Eles fazem falta

 

Por: José Nunes;

Retornei à paisagem de Alagamar. Deparei-me com os mesmos homens de rosto enrugado e olhares esperançosos como há trinta e cinco anos, quando não temiam as baionetas.

Reencontrei dois personagens, com os quais recordei a luta pela conquista da terra. Falamos do apoio oferecido pela Igreja e do governo que oprimia. Lembramo-nos daqueles que arriscaram a vida por um pedaço de terra, numa causa abraçada pela fé.

Para mim, os sítios exalam poesia. Meus olhos de criança viram muitos lugares cheios de magia. Muitas imagens guardadas na memória, às vezes lembradas nas minhas divagações, motivam-me.
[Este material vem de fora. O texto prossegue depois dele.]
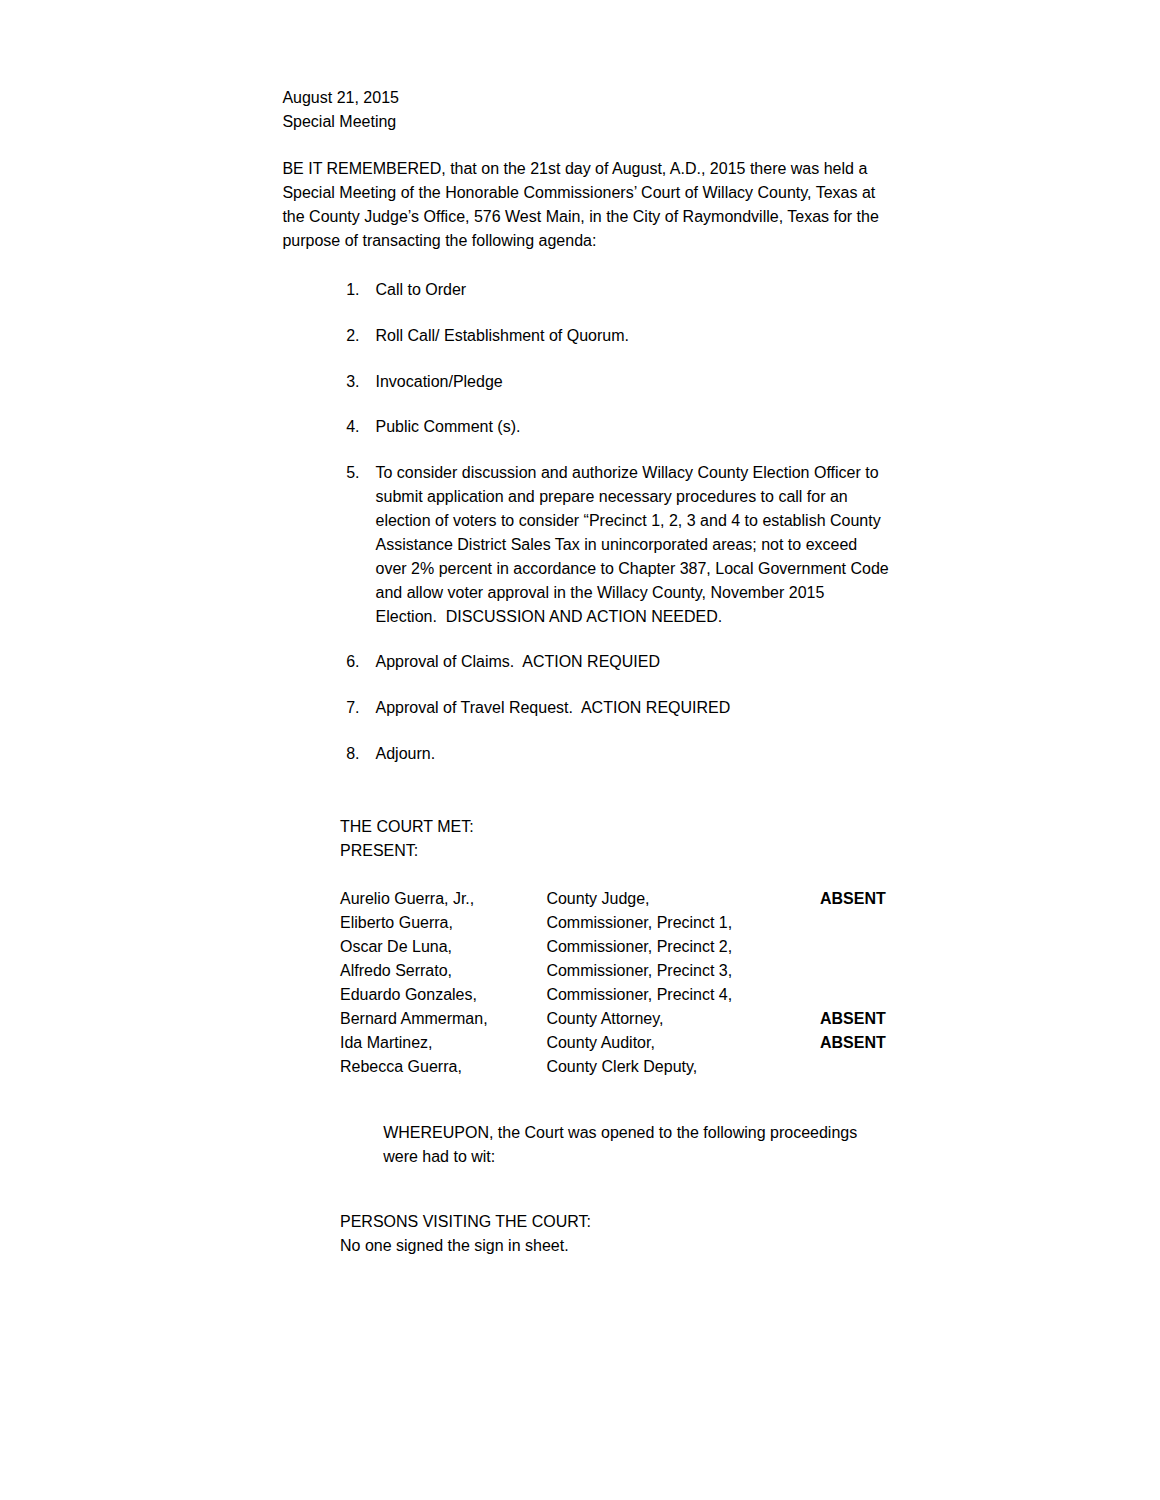August 21, 2015
Special Meeting
BE IT REMEMBERED, that on the 21st day of August, A.D., 2015 there was held a Special Meeting of the Honorable Commissioners’ Court of Willacy County, Texas at the County Judge’s Office, 576 West Main, in the City of Raymondville, Texas for the purpose of transacting the following agenda:
Call to Order
Roll Call/ Establishment of Quorum.
Invocation/Pledge
Public Comment (s).
To consider discussion and authorize Willacy County Election Officer to submit application and prepare necessary procedures to call for an election of voters to consider “Precinct 1, 2, 3 and 4 to establish County Assistance District Sales Tax in unincorporated areas; not to exceed over 2% percent in accordance to Chapter 387, Local Government Code and allow voter approval in the Willacy County, November 2015 Election. DISCUSSION AND ACTION NEEDED.
Approval of Claims. ACTION REQUIED
Approval of Travel Request. ACTION REQUIRED
Adjourn.
THE COURT MET:
PRESENT:
| Aurelio Guerra, Jr., | County Judge, | ABSENT |
| Eliberto Guerra, | Commissioner, Precinct 1, | |
| Oscar De Luna, | Commissioner, Precinct 2, | |
| Alfredo Serrato, | Commissioner, Precinct 3, | |
| Eduardo Gonzales, | Commissioner, Precinct 4, | |
| Bernard Ammerman, | County Attorney, | ABSENT |
| Ida Martinez, | County Auditor, | ABSENT |
| Rebecca Guerra, | County Clerk Deputy, | |
WHEREUPON, the Court was opened to the following proceedings were had to wit:
PERSONS VISITING THE COURT:
No one signed the sign in sheet.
As paisagens de Alagamar nunca se afastaram de mim.

As primeiras notícias que tive do lugar vieram-me das reportagens dos jornais. No jornal “O Norte”, as discussões relacionadas aos incidentes entre agricultores e a polícia, intermediadas pela Igreja, tendo à frente Dom José Maria Pires, Dom Helder Câmara e Dom Marcelo Carvalheira chamavam a atenção deste repórter que engatinhava na atividade das redações.
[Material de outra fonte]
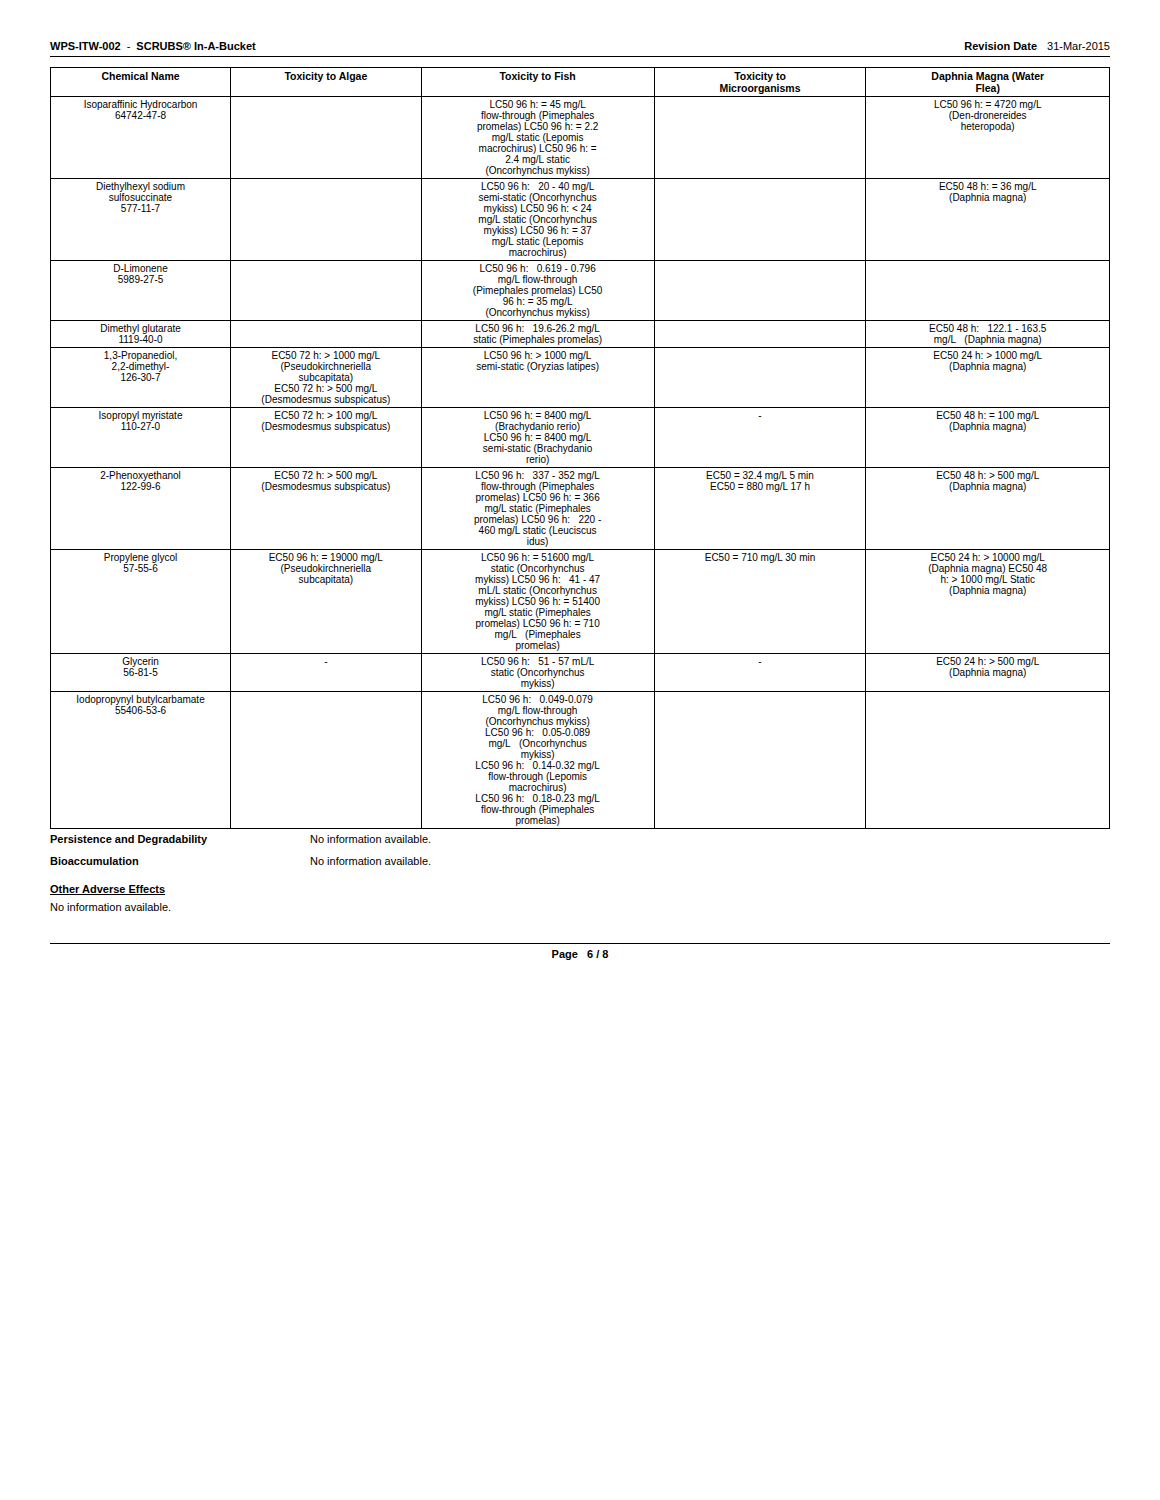WPS-ITW-002-SCRUBS® In-A-Bucket
Revision Date 31-Mar-2015
| Chemical Name | Toxicity to Algae | Toxicity to Fish | Toxicity to Microorganisms | Daphnia Magna (Water Flea) |
| --- | --- | --- | --- | --- |
| Isoparaffinic Hydrocarbon 64742-47-8 | | LC50 96 h: = 45 mg/L flow-through (Pimephales promelas) LC50 96 h: = 2.2 mg/L static (Lepomis macrochirus) LC50 96 h: = 2.4 mg/L static (Oncorhynchus mykiss) | | LC50 96 h: = 4720 mg/L (Den-dronereides heteropoda) |
| Diethylhexyl sodium sulfosuccinate 577-11-7 | | LC50 96 h: 20 - 40 mg/L semi-static (Oncorhynchus mykiss) LC50 96 h: < 24 mg/L static (Oncorhynchus mykiss) LC50 96 h: = 37 mg/L static (Lepomis macrochirus) | | EC50 48 h: = 36 mg/L (Daphnia magna) |
| D-Limonene 5989-27-5 | | LC50 96 h: 0.619 - 0.796 mg/L flow-through (Pimephales promelas) LC50 96 h: = 35 mg/L (Oncorhynchus mykiss) | | |
| Dimethyl glutarate 1119-40-0 | | LC50 96 h: 19.6-26.2 mg/L static (Pimephales promelas) | | EC50 48 h: 122.1 - 163.5 mg/L (Daphnia magna) |
| 1,3-Propanediol, 2,2-dimethyl- 126-30-7 | EC50 72 h: > 1000 mg/L (Pseudokirchneriella subcapitata) EC50 72 h: > 500 mg/L (Desmodesmus subspicatus) | LC50 96 h: > 1000 mg/L semi-static (Oryzias latipes) | | EC50 24 h: > 1000 mg/L (Daphnia magna) |
| Isopropyl myristate 110-27-0 | EC50 72 h: > 100 mg/L (Desmodesmus subspicatus) | LC50 96 h: = 8400 mg/L (Brachydanio rerio) LC50 96 h: = 8400 mg/L semi-static (Brachydanio rerio) | - | EC50 48 h: = 100 mg/L (Daphnia magna) |
| 2-Phenoxyethanol 122-99-6 | EC50 72 h: > 500 mg/L (Desmodesmus subspicatus) | LC50 96 h: 337 - 352 mg/L flow-through (Pimephales promelas) LC50 96 h: = 366 mg/L static (Pimephales promelas) LC50 96 h: 220 - 460 mg/L static (Leuciscus idus) | EC50 = 32.4 mg/L 5 min EC50 = 880 mg/L 17 h | EC50 48 h: > 500 mg/L (Daphnia magna) |
| Propylene glycol 57-55-6 | EC50 96 h: = 19000 mg/L (Pseudokirchneriella subcapitata) | LC50 96 h: = 51600 mg/L static (Oncorhynchus mykiss) LC50 96 h: 41 - 47 mL/L static (Oncorhynchus mykiss) LC50 96 h: = 51400 mg/L static (Pimephales promelas) LC50 96 h: = 710 mg/L (Pimephales promelas) | EC50 = 710 mg/L 30 min | EC50 24 h: > 10000 mg/L (Daphnia magna) EC50 48 h: > 1000 mg/L Static (Daphnia magna) |
| Glycerin 56-81-5 | - | LC50 96 h: 51 - 57 mL/L static (Oncorhynchus mykiss) | - | EC50 24 h: > 500 mg/L (Daphnia magna) |
| Iodopropynyl butylcarbamate 55406-53-6 | | LC50 96 h: 0.049-0.079 mg/L flow-through (Oncorhynchus mykiss) LC50 96 h: 0.05-0.089 mg/L (Oncorhynchus mykiss) LC50 96 h: 0.14-0.32 mg/L flow-through (Lepomis macrochirus) LC50 96 h: 0.18-0.23 mg/L flow-through (Pimephales promelas) | | |
Persistence and Degradability
No information available.
Bioaccumulation
No information available.
Other Adverse Effects
No information available.
Page 6 / 8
Voltei ao cenário das lutas. As famílias esperançosas, ainda esperam consolidar sonhos. Já não dormem escondidas na noite nem carecem da Lua para alumiar seus terreiros. Um pedaço de terra e alguns benefícios chegaram, a muito custo.

Quando a posse das terras era aspiração, Severino Izidro e Expedito Gonçalves, poetas guiadas pela Natureza, assumiram o compromisso de luta mesmo enfrentando poderosos proprietários. A presença da Igreja, não temeu as ameaças nem fugiu ao latido dos cães, foi fundamental para que hoje os agricultores exibam a coroa da vitória.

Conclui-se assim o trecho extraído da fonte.